* Prompt:
Print verbatim the lines from the beginning of the entries through the line containing "27: (439, 220, 0.17)", both ends included. Pictures should be left out.

* Provided records:
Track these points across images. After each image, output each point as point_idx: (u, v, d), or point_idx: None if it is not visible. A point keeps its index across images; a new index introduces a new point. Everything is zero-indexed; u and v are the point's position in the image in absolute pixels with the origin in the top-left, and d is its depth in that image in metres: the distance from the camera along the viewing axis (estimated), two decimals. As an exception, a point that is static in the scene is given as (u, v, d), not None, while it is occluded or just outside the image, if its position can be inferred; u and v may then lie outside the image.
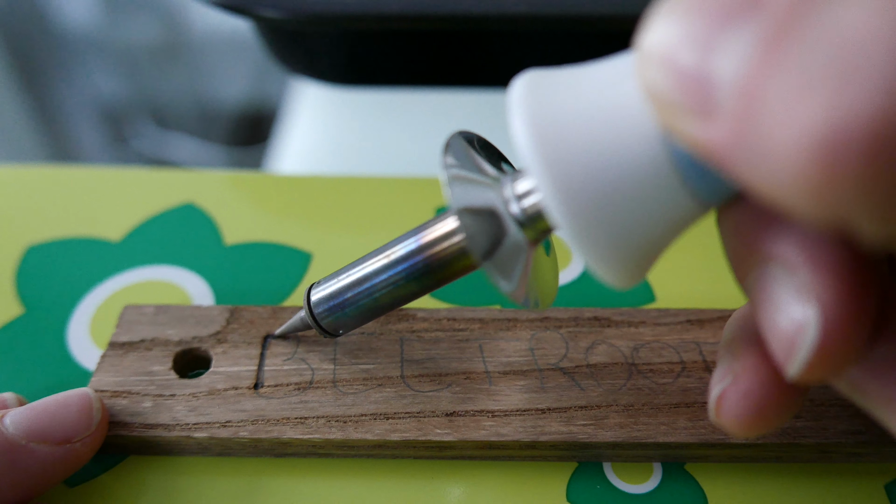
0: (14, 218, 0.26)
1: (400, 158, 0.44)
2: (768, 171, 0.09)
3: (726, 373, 0.14)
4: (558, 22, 0.29)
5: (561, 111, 0.12)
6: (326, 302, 0.19)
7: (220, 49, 0.95)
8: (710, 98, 0.10)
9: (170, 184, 0.28)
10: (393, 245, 0.18)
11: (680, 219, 0.13)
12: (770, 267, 0.12)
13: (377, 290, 0.18)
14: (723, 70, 0.10)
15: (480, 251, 0.15)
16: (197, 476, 0.19)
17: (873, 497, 0.19)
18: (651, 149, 0.12)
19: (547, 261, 0.17)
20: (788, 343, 0.11)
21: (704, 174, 0.12)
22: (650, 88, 0.11)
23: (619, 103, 0.12)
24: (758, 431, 0.14)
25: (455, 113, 0.45)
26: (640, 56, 0.11)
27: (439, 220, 0.17)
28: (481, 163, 0.16)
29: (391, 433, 0.19)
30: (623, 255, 0.13)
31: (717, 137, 0.10)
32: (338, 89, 0.36)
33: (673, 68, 0.10)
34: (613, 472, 0.19)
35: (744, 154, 0.10)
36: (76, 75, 0.96)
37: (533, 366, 0.20)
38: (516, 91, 0.13)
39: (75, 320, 0.23)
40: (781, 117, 0.09)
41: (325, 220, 0.27)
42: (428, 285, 0.18)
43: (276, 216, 0.27)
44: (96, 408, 0.18)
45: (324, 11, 0.29)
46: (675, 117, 0.10)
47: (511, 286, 0.15)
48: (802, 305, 0.11)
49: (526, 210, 0.15)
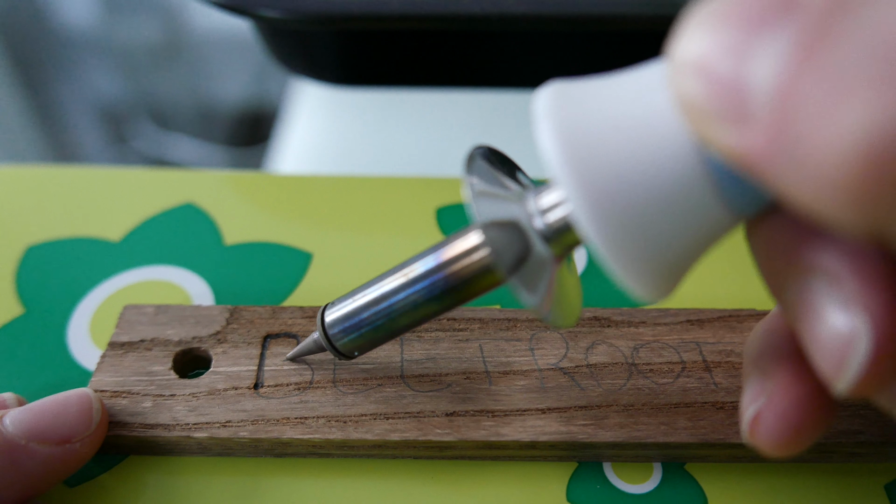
0: (14, 218, 0.26)
1: (400, 158, 0.44)
2: (806, 179, 0.09)
3: (759, 392, 0.14)
4: (558, 22, 0.29)
5: (589, 122, 0.12)
6: (342, 323, 0.18)
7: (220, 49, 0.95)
8: (746, 105, 0.10)
9: (170, 184, 0.28)
10: (411, 263, 0.17)
11: (713, 230, 0.12)
12: (811, 278, 0.11)
13: (395, 311, 0.17)
14: (759, 76, 0.09)
15: (506, 267, 0.14)
16: (197, 476, 0.19)
17: (873, 497, 0.19)
18: (684, 159, 0.12)
19: (570, 277, 0.17)
20: (837, 357, 0.11)
21: (740, 184, 0.12)
22: (684, 98, 0.10)
23: (650, 113, 0.12)
24: (793, 451, 0.13)
25: (455, 113, 0.46)
26: (673, 65, 0.11)
27: (460, 235, 0.16)
28: (502, 178, 0.16)
29: (391, 433, 0.19)
30: (654, 268, 0.13)
31: (753, 145, 0.10)
32: (338, 89, 0.36)
33: (708, 77, 0.10)
34: (613, 472, 0.19)
35: (781, 162, 0.09)
36: (76, 75, 0.96)
37: (533, 366, 0.20)
38: (542, 102, 0.13)
39: (75, 320, 0.23)
40: (820, 123, 0.09)
41: (325, 220, 0.27)
42: (449, 304, 0.17)
43: (276, 216, 0.27)
44: (96, 408, 0.18)
45: (324, 11, 0.29)
46: (710, 126, 0.10)
47: (536, 301, 0.15)
48: (851, 318, 0.11)
49: (551, 224, 0.14)
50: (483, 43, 0.33)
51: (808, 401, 0.13)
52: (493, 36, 0.32)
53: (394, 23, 0.30)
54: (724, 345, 0.21)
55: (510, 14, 0.29)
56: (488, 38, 0.32)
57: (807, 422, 0.13)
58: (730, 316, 0.22)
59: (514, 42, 0.32)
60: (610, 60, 0.32)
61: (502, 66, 0.34)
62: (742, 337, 0.21)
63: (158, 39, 0.94)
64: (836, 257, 0.11)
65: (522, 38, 0.32)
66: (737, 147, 0.10)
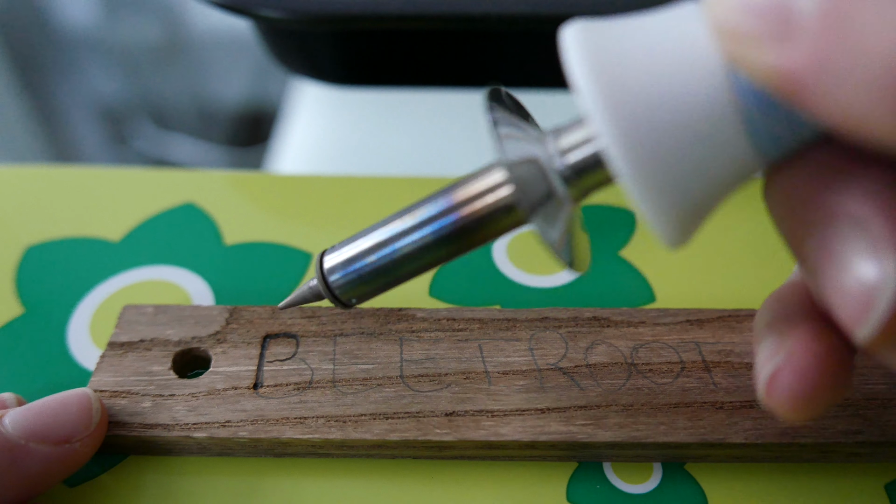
0: (14, 218, 0.26)
1: (400, 158, 0.44)
2: (855, 92, 0.09)
3: (776, 351, 0.13)
4: (558, 22, 0.29)
5: (621, 54, 0.12)
6: (342, 268, 0.17)
7: (220, 49, 0.95)
8: (789, 21, 0.09)
9: (170, 184, 0.28)
10: (421, 204, 0.16)
11: (739, 172, 0.12)
12: (835, 225, 0.11)
13: (401, 256, 0.16)
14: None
15: (529, 205, 0.14)
16: (196, 476, 0.19)
17: (873, 497, 0.19)
18: (716, 93, 0.12)
19: (580, 229, 0.16)
20: (862, 304, 0.11)
21: (771, 121, 0.12)
22: (721, 21, 0.10)
23: (683, 48, 0.12)
24: (811, 413, 0.13)
25: (455, 113, 0.46)
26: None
27: (478, 175, 0.16)
28: (518, 120, 0.15)
29: (390, 433, 0.19)
30: (680, 207, 0.12)
31: (796, 61, 0.09)
32: (338, 89, 0.36)
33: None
34: (613, 472, 0.19)
35: (827, 77, 0.09)
36: (76, 75, 0.96)
37: (532, 366, 0.20)
38: (571, 34, 0.13)
39: (75, 320, 0.23)
40: (870, 30, 0.08)
41: (325, 220, 0.27)
42: (459, 248, 0.16)
43: (276, 216, 0.27)
44: (96, 408, 0.18)
45: (324, 11, 0.29)
46: (750, 47, 0.10)
47: (555, 236, 0.14)
48: (878, 261, 0.10)
49: (573, 165, 0.14)
50: (483, 43, 0.33)
51: (828, 358, 0.13)
52: (493, 36, 0.32)
53: (394, 23, 0.30)
54: (723, 345, 0.21)
55: (510, 14, 0.29)
56: (488, 38, 0.32)
57: (826, 380, 0.13)
58: (729, 316, 0.22)
59: (514, 42, 0.32)
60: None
61: (502, 66, 0.34)
62: (742, 337, 0.21)
63: (158, 39, 0.94)
64: (862, 201, 0.11)
65: (522, 38, 0.32)
66: (778, 66, 0.10)
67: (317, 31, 0.32)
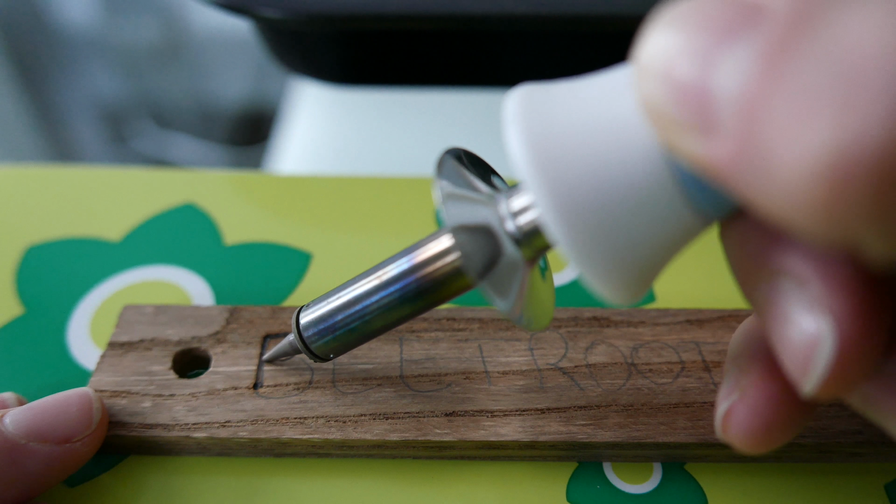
0: (14, 218, 0.26)
1: (400, 158, 0.44)
2: (772, 190, 0.09)
3: (733, 388, 0.14)
4: (558, 22, 0.29)
5: (558, 125, 0.12)
6: (316, 325, 0.18)
7: (220, 49, 0.95)
8: (710, 114, 0.09)
9: (170, 184, 0.28)
10: (384, 265, 0.17)
11: (682, 234, 0.12)
12: (779, 280, 0.12)
13: (369, 313, 0.17)
14: (723, 85, 0.09)
15: (476, 270, 0.14)
16: (196, 476, 0.19)
17: (873, 497, 0.19)
18: (651, 163, 0.12)
19: (543, 283, 0.17)
20: (803, 359, 0.11)
21: (707, 189, 0.12)
22: (648, 103, 0.10)
23: (618, 117, 0.12)
24: (765, 448, 0.13)
25: (455, 113, 0.46)
26: (638, 69, 0.10)
27: (432, 238, 0.16)
28: (473, 180, 0.16)
29: (390, 433, 0.19)
30: (624, 271, 0.13)
31: (718, 154, 0.10)
32: (338, 89, 0.36)
33: (672, 82, 0.10)
34: (613, 472, 0.19)
35: (747, 172, 0.09)
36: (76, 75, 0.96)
37: (532, 366, 0.20)
38: (511, 106, 0.13)
39: (75, 320, 0.23)
40: (785, 136, 0.09)
41: (325, 220, 0.27)
42: (422, 307, 0.17)
43: (276, 216, 0.27)
44: (96, 408, 0.18)
45: (324, 11, 0.29)
46: (675, 133, 0.10)
47: (507, 304, 0.15)
48: (816, 319, 0.11)
49: (522, 227, 0.14)
50: (483, 43, 0.33)
51: (780, 399, 0.13)
52: (493, 36, 0.32)
53: (394, 23, 0.30)
54: (723, 345, 0.21)
55: (510, 14, 0.29)
56: (488, 38, 0.32)
57: (778, 419, 0.13)
58: (729, 316, 0.22)
59: (514, 42, 0.32)
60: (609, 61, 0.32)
61: (502, 66, 0.34)
62: (742, 337, 0.21)
63: (158, 39, 0.94)
64: (803, 261, 0.11)
65: (522, 38, 0.32)
66: (702, 155, 0.10)
67: (317, 31, 0.32)
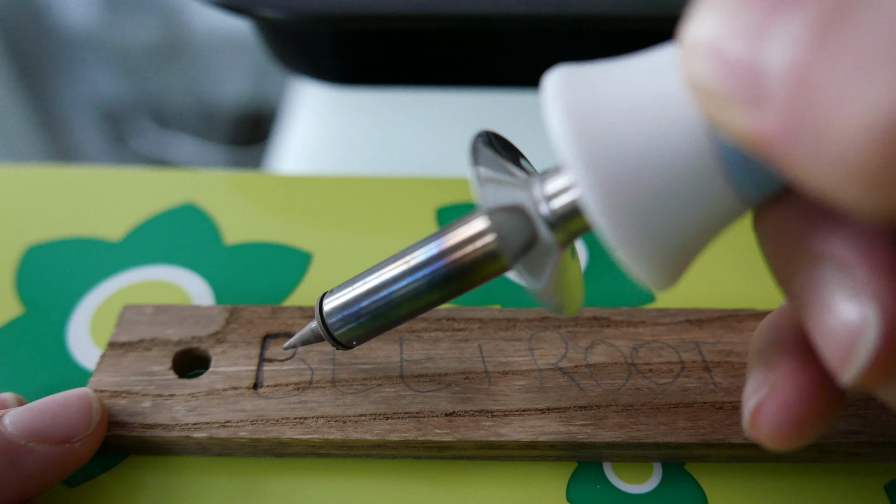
0: (14, 218, 0.26)
1: (400, 158, 0.44)
2: (823, 161, 0.09)
3: (761, 383, 0.13)
4: (559, 22, 0.29)
5: (598, 104, 0.12)
6: (340, 311, 0.18)
7: (220, 49, 0.95)
8: (761, 87, 0.09)
9: (170, 184, 0.28)
10: (412, 250, 0.17)
11: (722, 217, 0.12)
12: (820, 267, 0.11)
13: (396, 299, 0.17)
14: (774, 58, 0.09)
15: (512, 252, 0.14)
16: (196, 476, 0.19)
17: (873, 497, 0.19)
18: (694, 143, 0.12)
19: (573, 266, 0.17)
20: (845, 347, 0.11)
21: (750, 169, 0.11)
22: (696, 80, 0.10)
23: (660, 97, 0.12)
24: (796, 444, 0.13)
25: (455, 113, 0.45)
26: (685, 48, 0.10)
27: (463, 222, 0.16)
28: (506, 163, 0.15)
29: (390, 433, 0.19)
30: (662, 254, 0.12)
31: (767, 127, 0.09)
32: (338, 89, 0.36)
33: (721, 59, 0.10)
34: (613, 472, 0.19)
35: (796, 144, 0.09)
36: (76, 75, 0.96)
37: (532, 366, 0.20)
38: (551, 85, 0.13)
39: (75, 320, 0.23)
40: (837, 104, 0.08)
41: (325, 220, 0.27)
42: (451, 292, 0.17)
43: (276, 216, 0.27)
44: (96, 408, 0.18)
45: (324, 11, 0.29)
46: (723, 109, 0.10)
47: (541, 287, 0.14)
48: (860, 306, 0.10)
49: (556, 211, 0.14)
50: (483, 43, 0.33)
51: (812, 392, 0.13)
52: (493, 36, 0.32)
53: (394, 23, 0.30)
54: (723, 345, 0.21)
55: (510, 14, 0.29)
56: (488, 38, 0.32)
57: (810, 414, 0.13)
58: (729, 316, 0.22)
59: (514, 42, 0.32)
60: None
61: (502, 66, 0.34)
62: (742, 337, 0.21)
63: (158, 39, 0.94)
64: (847, 245, 0.11)
65: (522, 38, 0.32)
66: (750, 130, 0.10)
67: (317, 31, 0.32)
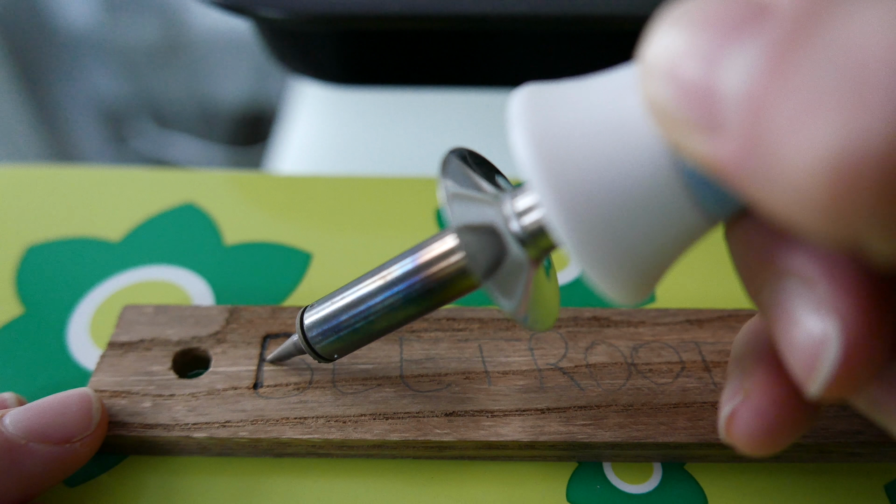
0: (14, 218, 0.26)
1: (400, 158, 0.44)
2: (777, 189, 0.09)
3: (737, 391, 0.14)
4: (558, 22, 0.29)
5: (562, 125, 0.12)
6: (320, 325, 0.18)
7: (220, 49, 0.95)
8: (716, 113, 0.09)
9: (170, 184, 0.28)
10: (389, 266, 0.17)
11: (687, 233, 0.12)
12: (785, 281, 0.12)
13: (373, 313, 0.17)
14: (729, 84, 0.09)
15: (481, 270, 0.14)
16: (196, 476, 0.19)
17: (873, 497, 0.19)
18: (656, 162, 0.12)
19: (548, 282, 0.17)
20: (809, 360, 0.11)
21: (712, 188, 0.12)
22: (654, 102, 0.10)
23: (623, 116, 0.12)
24: (769, 450, 0.13)
25: (455, 113, 0.45)
26: (643, 68, 0.10)
27: (437, 238, 0.16)
28: (478, 180, 0.16)
29: (390, 433, 0.19)
30: (629, 271, 0.13)
31: (723, 154, 0.10)
32: (338, 89, 0.36)
33: (677, 81, 0.10)
34: (613, 472, 0.19)
35: (752, 171, 0.09)
36: (76, 75, 0.96)
37: (532, 366, 0.20)
38: (516, 105, 0.13)
39: (75, 320, 0.23)
40: (790, 136, 0.09)
41: (325, 220, 0.27)
42: (426, 307, 0.17)
43: (276, 216, 0.27)
44: (96, 408, 0.18)
45: (324, 11, 0.29)
46: (680, 132, 0.10)
47: (512, 304, 0.15)
48: (822, 320, 0.11)
49: (527, 227, 0.14)
50: (483, 43, 0.33)
51: (785, 401, 0.13)
52: (493, 36, 0.32)
53: (394, 23, 0.30)
54: (723, 345, 0.21)
55: (510, 14, 0.29)
56: (488, 38, 0.32)
57: (782, 422, 0.13)
58: (729, 316, 0.22)
59: (515, 42, 0.32)
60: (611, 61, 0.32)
61: (502, 66, 0.34)
62: (742, 337, 0.21)
63: (158, 39, 0.94)
64: (810, 261, 0.11)
65: (522, 38, 0.32)
66: (707, 155, 0.10)
67: (317, 31, 0.32)
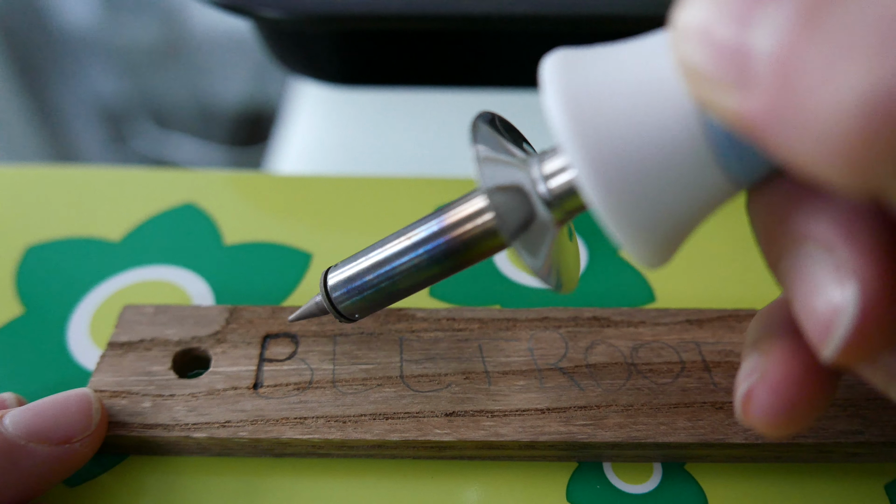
0: (14, 218, 0.26)
1: (400, 158, 0.44)
2: (806, 141, 0.09)
3: (753, 369, 0.14)
4: (558, 22, 0.29)
5: (594, 88, 0.12)
6: (344, 286, 0.18)
7: (220, 49, 0.95)
8: (747, 69, 0.10)
9: (170, 184, 0.28)
10: (414, 227, 0.17)
11: (712, 197, 0.13)
12: (805, 247, 0.12)
13: (397, 274, 0.17)
14: (760, 41, 0.10)
15: (510, 230, 0.15)
16: (196, 476, 0.19)
17: (873, 497, 0.19)
18: (685, 125, 0.12)
19: (570, 245, 0.17)
20: (825, 324, 0.11)
21: (739, 151, 0.12)
22: (686, 63, 0.11)
23: (653, 80, 0.12)
24: (787, 430, 0.13)
25: (455, 113, 0.45)
26: (676, 32, 0.11)
27: (464, 200, 0.17)
28: (506, 143, 0.16)
29: (390, 433, 0.19)
30: (654, 233, 0.13)
31: (754, 109, 0.10)
32: (338, 89, 0.36)
33: (709, 42, 0.10)
34: (613, 472, 0.19)
35: (782, 125, 0.10)
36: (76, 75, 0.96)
37: (532, 366, 0.20)
38: (548, 68, 0.13)
39: (75, 320, 0.23)
40: (820, 86, 0.09)
41: (325, 220, 0.27)
42: (450, 267, 0.17)
43: (276, 216, 0.27)
44: (96, 408, 0.18)
45: (324, 11, 0.29)
46: (712, 91, 0.10)
47: (538, 263, 0.15)
48: (841, 284, 0.11)
49: (553, 190, 0.15)
50: (483, 43, 0.33)
51: (802, 378, 0.13)
52: (493, 36, 0.32)
53: (394, 23, 0.30)
54: (723, 345, 0.21)
55: (510, 14, 0.29)
56: (488, 38, 0.32)
57: (799, 400, 0.13)
58: (729, 316, 0.22)
59: (514, 42, 0.32)
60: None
61: (502, 66, 0.34)
62: (742, 337, 0.21)
63: (158, 39, 0.94)
64: (831, 225, 0.11)
65: (522, 38, 0.32)
66: (738, 111, 0.10)
67: (317, 31, 0.32)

* Answer below:
Track these points across images. After each image, output each point as point_idx: (u, v, d), or point_idx: None if it is not visible. A point keeps its index across images; a new index introduces a new point. Everything is zero-indexed; u and v are the point's position in the image in absolute pixels with the origin in the top-left, and d is its depth in that image in metres: the distance from the camera along the viewing axis (estimated), two decimals. As an exception, a point that is static in the scene is given as (u, v, d), not None, while it is occluded or just outside the image, if its position can be inferred; u and v may then lie outside the image.
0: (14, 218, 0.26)
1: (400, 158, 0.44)
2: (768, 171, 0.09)
3: (726, 373, 0.14)
4: (558, 22, 0.29)
5: (561, 111, 0.12)
6: (326, 302, 0.19)
7: (220, 49, 0.95)
8: (710, 98, 0.10)
9: (170, 184, 0.28)
10: (393, 245, 0.18)
11: (680, 219, 0.13)
12: (770, 267, 0.12)
13: (377, 290, 0.18)
14: (723, 70, 0.10)
15: (480, 251, 0.15)
16: (197, 476, 0.19)
17: (873, 497, 0.19)
18: (651, 149, 0.12)
19: (547, 261, 0.17)
20: (788, 343, 0.11)
21: (704, 174, 0.12)
22: (650, 88, 0.11)
23: (619, 103, 0.12)
24: (758, 431, 0.14)
25: (455, 113, 0.45)
26: (640, 56, 0.11)
27: (439, 220, 0.17)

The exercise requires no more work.